---- DATA SHOWN

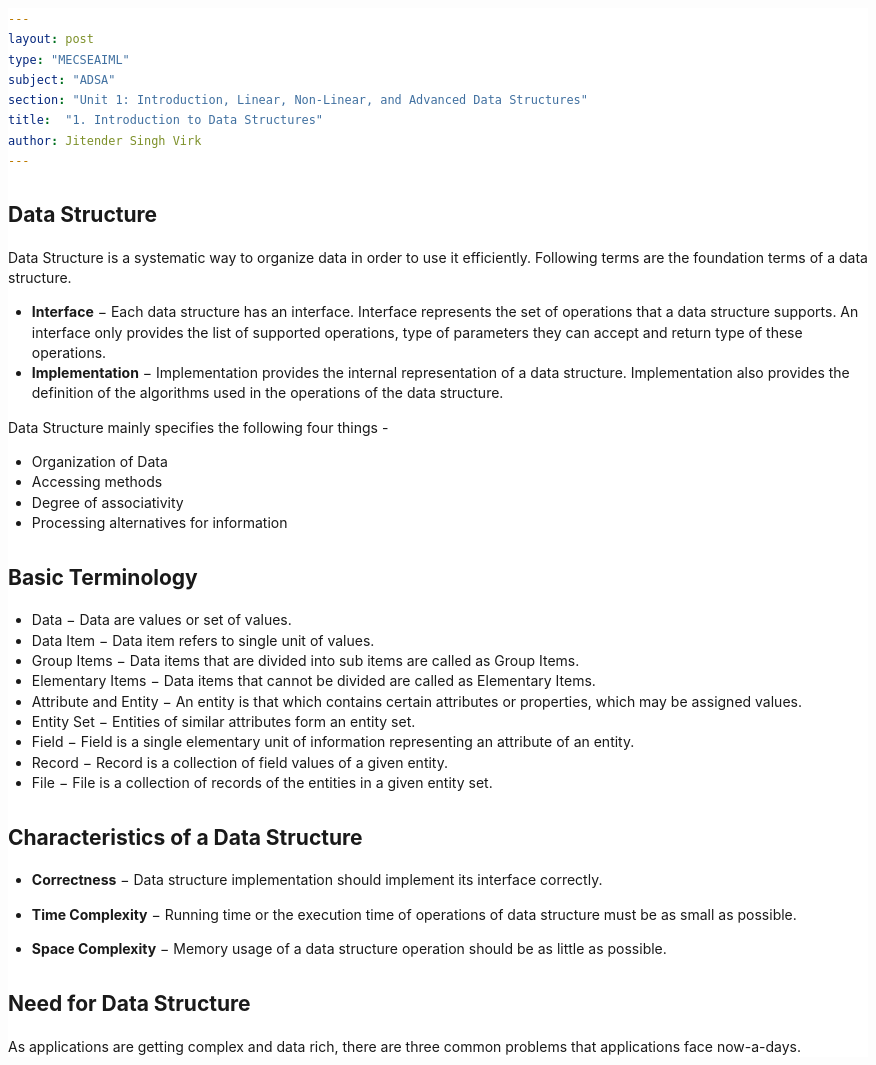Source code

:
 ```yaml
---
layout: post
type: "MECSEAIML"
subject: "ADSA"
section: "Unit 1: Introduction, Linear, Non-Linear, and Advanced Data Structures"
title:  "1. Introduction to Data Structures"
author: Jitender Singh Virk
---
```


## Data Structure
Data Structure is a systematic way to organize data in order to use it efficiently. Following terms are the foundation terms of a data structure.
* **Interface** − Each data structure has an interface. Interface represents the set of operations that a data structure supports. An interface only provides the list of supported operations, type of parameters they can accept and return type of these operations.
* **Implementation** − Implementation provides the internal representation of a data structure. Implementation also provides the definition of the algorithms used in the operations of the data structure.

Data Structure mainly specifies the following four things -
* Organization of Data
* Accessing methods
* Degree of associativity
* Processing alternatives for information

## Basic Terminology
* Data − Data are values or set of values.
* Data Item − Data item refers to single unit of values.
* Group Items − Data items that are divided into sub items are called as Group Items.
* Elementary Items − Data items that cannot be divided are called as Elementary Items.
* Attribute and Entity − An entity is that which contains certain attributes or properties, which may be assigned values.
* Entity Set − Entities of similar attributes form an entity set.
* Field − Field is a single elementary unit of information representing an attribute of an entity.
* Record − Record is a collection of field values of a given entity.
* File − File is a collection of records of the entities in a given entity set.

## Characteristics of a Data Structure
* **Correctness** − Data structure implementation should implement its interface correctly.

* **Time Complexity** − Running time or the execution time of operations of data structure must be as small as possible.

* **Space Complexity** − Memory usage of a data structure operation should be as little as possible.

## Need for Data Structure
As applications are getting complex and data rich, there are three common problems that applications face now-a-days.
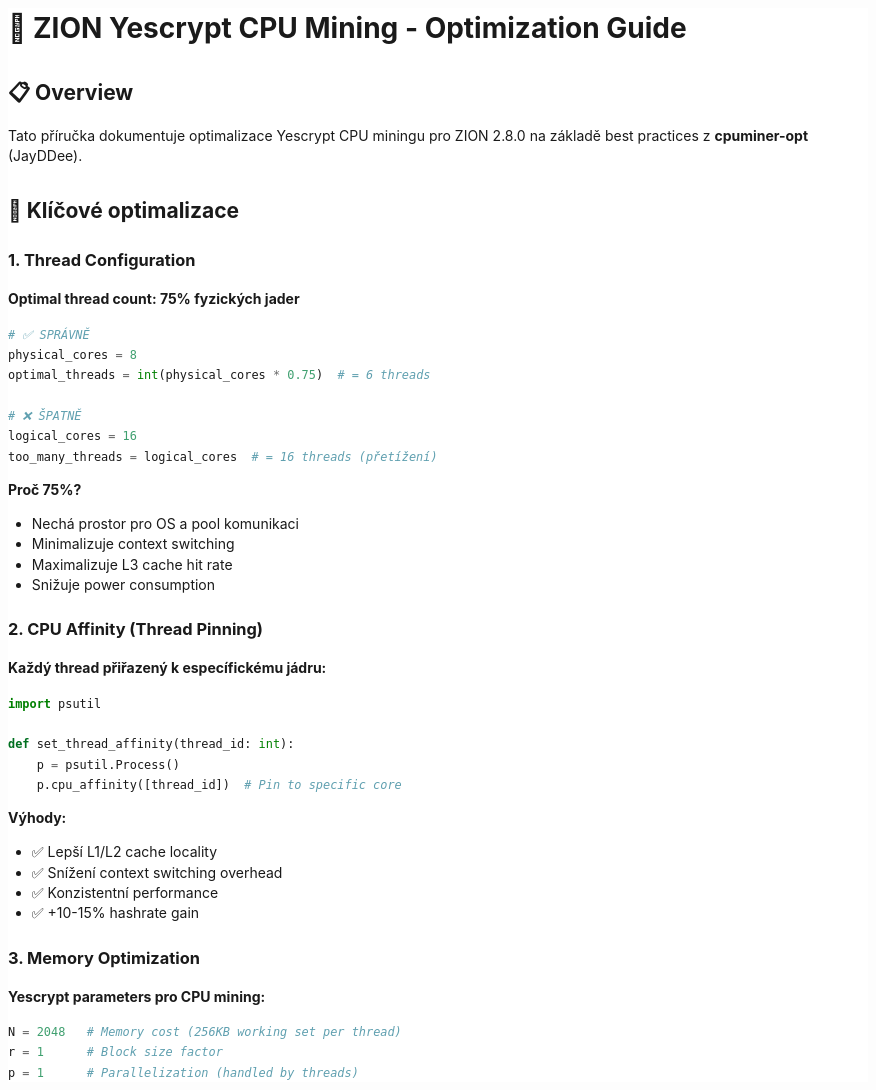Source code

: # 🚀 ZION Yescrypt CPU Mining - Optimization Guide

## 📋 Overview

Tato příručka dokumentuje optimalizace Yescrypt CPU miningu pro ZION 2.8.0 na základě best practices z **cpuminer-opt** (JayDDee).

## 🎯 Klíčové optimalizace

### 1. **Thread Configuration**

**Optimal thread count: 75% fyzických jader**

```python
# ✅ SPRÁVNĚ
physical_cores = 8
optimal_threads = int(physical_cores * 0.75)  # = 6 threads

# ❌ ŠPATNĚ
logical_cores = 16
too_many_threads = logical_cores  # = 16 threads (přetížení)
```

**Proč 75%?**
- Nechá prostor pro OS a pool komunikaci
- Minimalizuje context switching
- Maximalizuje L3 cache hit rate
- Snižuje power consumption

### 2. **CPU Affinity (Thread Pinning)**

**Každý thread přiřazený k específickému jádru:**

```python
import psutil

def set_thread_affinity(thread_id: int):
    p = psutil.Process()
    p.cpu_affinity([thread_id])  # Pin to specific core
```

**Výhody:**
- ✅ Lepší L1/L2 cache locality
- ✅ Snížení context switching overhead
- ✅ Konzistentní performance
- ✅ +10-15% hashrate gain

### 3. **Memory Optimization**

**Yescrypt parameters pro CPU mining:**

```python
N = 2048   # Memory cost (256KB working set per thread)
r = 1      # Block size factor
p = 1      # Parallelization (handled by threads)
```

--------
---- DATA SHOWN

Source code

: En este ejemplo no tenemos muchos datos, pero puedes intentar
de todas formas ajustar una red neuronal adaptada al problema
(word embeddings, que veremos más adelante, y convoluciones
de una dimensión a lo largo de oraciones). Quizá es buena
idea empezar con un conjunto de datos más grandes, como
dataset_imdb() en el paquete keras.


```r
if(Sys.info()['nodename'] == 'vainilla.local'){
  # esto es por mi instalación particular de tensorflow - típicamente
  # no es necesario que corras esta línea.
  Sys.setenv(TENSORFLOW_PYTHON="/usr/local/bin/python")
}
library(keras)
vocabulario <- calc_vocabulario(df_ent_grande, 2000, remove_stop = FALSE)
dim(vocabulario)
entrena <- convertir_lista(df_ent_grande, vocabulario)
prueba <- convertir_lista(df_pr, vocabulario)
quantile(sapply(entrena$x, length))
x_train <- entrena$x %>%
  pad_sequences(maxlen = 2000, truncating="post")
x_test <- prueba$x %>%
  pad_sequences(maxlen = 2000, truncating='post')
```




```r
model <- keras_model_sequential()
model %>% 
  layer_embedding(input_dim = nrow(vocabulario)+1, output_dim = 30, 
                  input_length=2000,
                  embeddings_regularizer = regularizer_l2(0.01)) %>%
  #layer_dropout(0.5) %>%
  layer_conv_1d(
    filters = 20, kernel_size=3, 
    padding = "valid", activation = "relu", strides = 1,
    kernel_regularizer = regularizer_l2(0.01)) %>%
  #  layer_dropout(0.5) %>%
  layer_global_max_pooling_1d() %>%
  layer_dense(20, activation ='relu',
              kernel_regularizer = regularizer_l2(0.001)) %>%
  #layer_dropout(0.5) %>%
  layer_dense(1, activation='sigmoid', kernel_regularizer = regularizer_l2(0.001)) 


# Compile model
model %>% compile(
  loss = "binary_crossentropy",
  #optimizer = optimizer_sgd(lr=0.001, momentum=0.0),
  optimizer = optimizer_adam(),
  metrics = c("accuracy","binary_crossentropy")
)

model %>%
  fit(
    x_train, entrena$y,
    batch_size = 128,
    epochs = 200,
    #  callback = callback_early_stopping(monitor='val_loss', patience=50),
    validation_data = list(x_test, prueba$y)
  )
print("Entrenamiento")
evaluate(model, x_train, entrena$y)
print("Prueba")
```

--------
---- DATA SHOWN

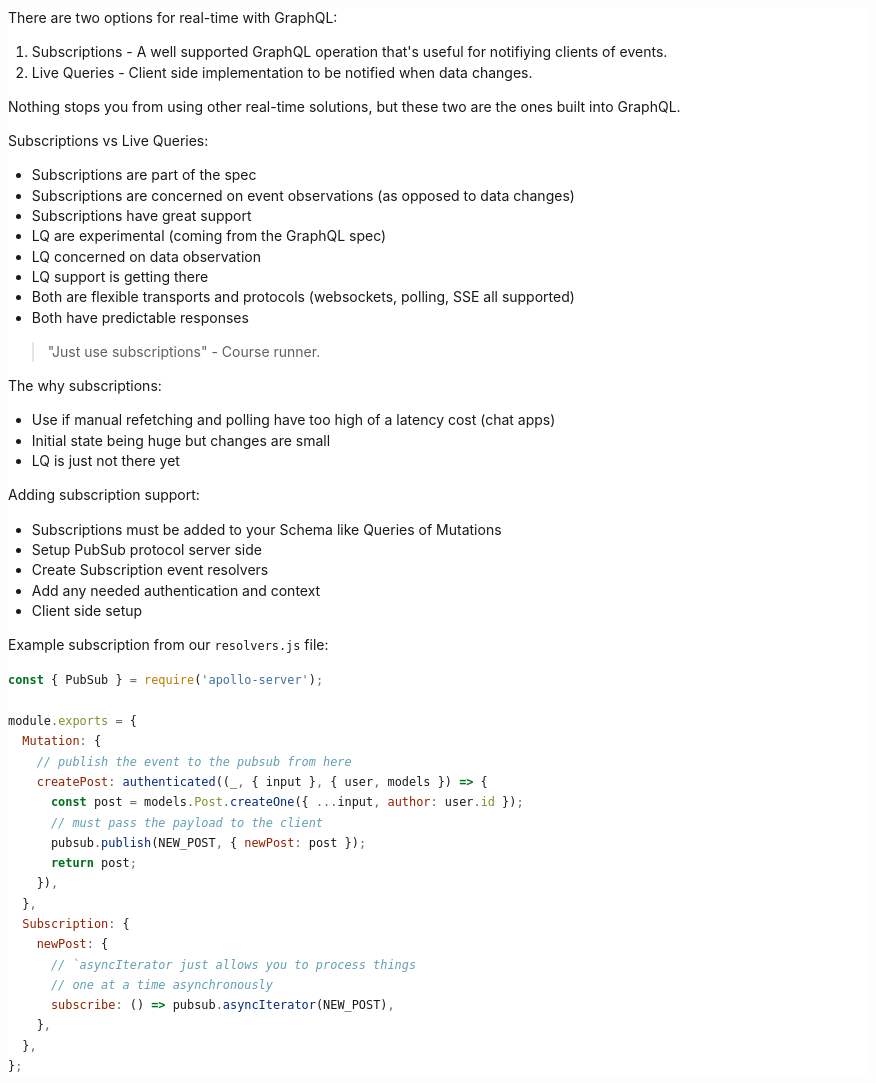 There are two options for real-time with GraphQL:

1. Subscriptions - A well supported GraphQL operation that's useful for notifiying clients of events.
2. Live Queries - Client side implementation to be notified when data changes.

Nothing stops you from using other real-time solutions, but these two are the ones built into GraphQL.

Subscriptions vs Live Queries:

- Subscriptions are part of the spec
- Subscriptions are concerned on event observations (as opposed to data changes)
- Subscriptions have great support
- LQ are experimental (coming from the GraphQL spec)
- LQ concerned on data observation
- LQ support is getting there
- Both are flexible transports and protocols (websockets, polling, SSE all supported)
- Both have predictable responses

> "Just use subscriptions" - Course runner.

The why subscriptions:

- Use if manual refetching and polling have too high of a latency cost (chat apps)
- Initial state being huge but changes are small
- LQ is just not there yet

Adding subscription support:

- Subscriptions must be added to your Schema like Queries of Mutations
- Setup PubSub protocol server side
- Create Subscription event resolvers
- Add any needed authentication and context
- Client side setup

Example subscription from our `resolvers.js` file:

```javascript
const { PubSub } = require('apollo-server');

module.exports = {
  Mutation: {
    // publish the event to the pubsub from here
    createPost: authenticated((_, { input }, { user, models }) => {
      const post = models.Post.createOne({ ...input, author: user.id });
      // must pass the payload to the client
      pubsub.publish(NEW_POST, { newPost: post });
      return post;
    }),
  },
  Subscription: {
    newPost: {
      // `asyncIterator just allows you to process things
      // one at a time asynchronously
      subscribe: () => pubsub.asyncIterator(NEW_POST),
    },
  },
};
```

--------

WHAT YOU HAVE TO DO —
In the entries above, please find the line with "- LQ concerned on data observation" and the line with "- Initial state", then write out exactly those two lines and every line between them, and nothing more.

OUTPUT —
- LQ concerned on data observation
- LQ support is getting there
- Both are flexible transports and protocols (websockets, polling, SSE all supported)
- Both have predictable responses

> "Just use subscriptions" - Course runner.

The why subscriptions:

- Use if manual refetching and polling have too high of a latency cost (chat apps)
- Initial state being huge but changes are small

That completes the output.